Most of the band's songs written by Lauper and Turi with a wry affection for the music of the cusp between the 1950s and 1960s. Even the contemporary touches fit their point of view perfectly, so that the reggae beat of "Just The Other Day" had as much to do with Bobby Vee as it did with Bob Marley. The band's encore of Presley's "All Shook Up" seemed slightly out of place; something like the Royal Teens' "Short Shorts" might have been more in keeping with the band's attitude, so accurately spelled out earlier in the set with an exquisite version of Connie Francis' "Lipstick On Your Collar."


Phoenix October 20, 1980
Blue Angel
By Frank Jude Boccio


Polydor has just released the debut album of a band called Blue Angel. The cover, a garishly tacky affair, lulled me into expecting either a '50s rivalist sound, or a cheap imitation of The B-52s. While the "pop" music of the '50s and early '60s is the primary influence, this is definitely a post-punk version of that earlier revival sound as epitomized by Ruben and The Jets.

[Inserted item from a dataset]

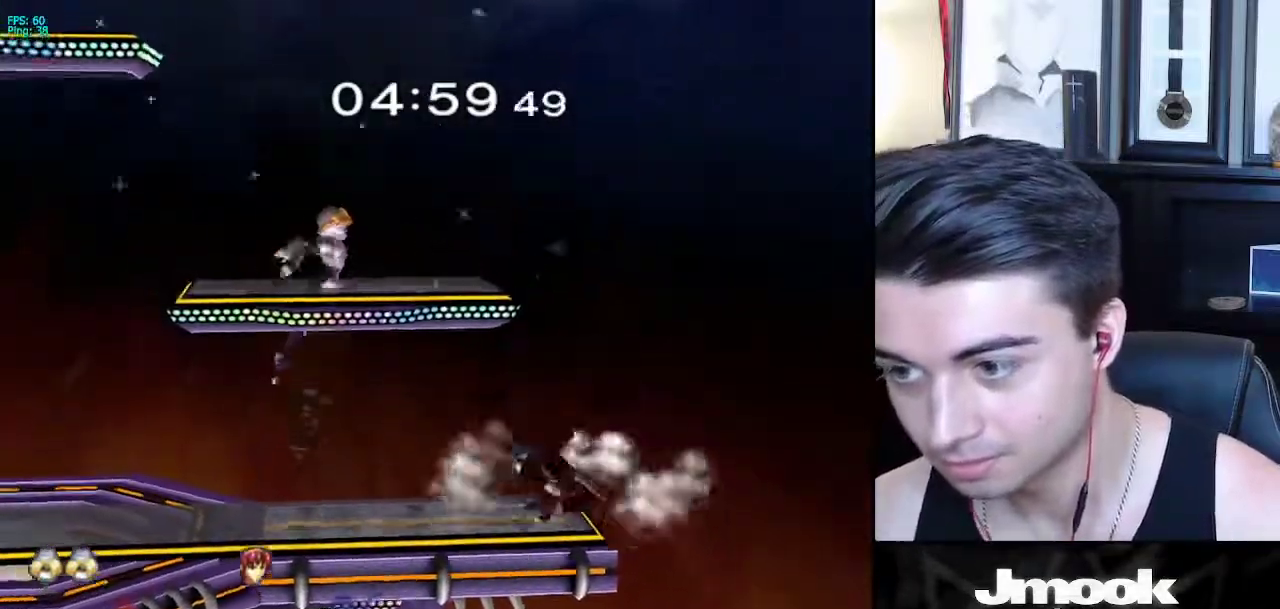
{"buttons": [], "left_stick": "center", "right_stick": "center", "events": [[233, "right_stick", "right"], [383, "right_stick", "center"], [467, "left_stick", "center"]]}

"Maybe He'll Know" begins the L.P. with a classic modified blues riff, featuring a choppy rhythmic bass line, tenor sax growling and a "cheesy" organ sound. Cyndi Lauper's vocals are souful and impressive. Many of the songs, especially the ballads like "I Had A Love" are introduced by those "simplistic" piano triplets that Frank Zappa so used to love.

"Anna Blue" is a sentimental covering of the same subject Pati Smith covers in "Piss Factory." Ironically, Lauper even sounds a bit like Smith circa Horses. A bluesy sax solo takes it back to the main motif--a rhythmic anticipation which drops a beat while Lauper tops off the vocal line. "Can't Blame Me" is a neat "pop" song with yet another rousing sax bridge, this time reminiscent of the Dave Clark Five sound on Return. The side ends with a 16 bar Jerry Lee type blues-rocker --- a lover's answer to "Chantilly Lace."

Side 2 features two covers. The 1959 instrumental "Cut Out" (King/Mack) is in the tradition of rock instrumentals. Popularized by bands like the Dave Clark Five and the Ventures, and which The RayBeats now work within. The other cover is the maudlin "I'm Gonna Be Strong," a song I can remember my sister playing on the "victrola" back in 1963. Featured in this song is a cheerful steel drum solo.

Actually not a bad collection of party-music-dance pop. They're probably a fun band to see at a dance club. So there Pat, who says I don't like to have fun.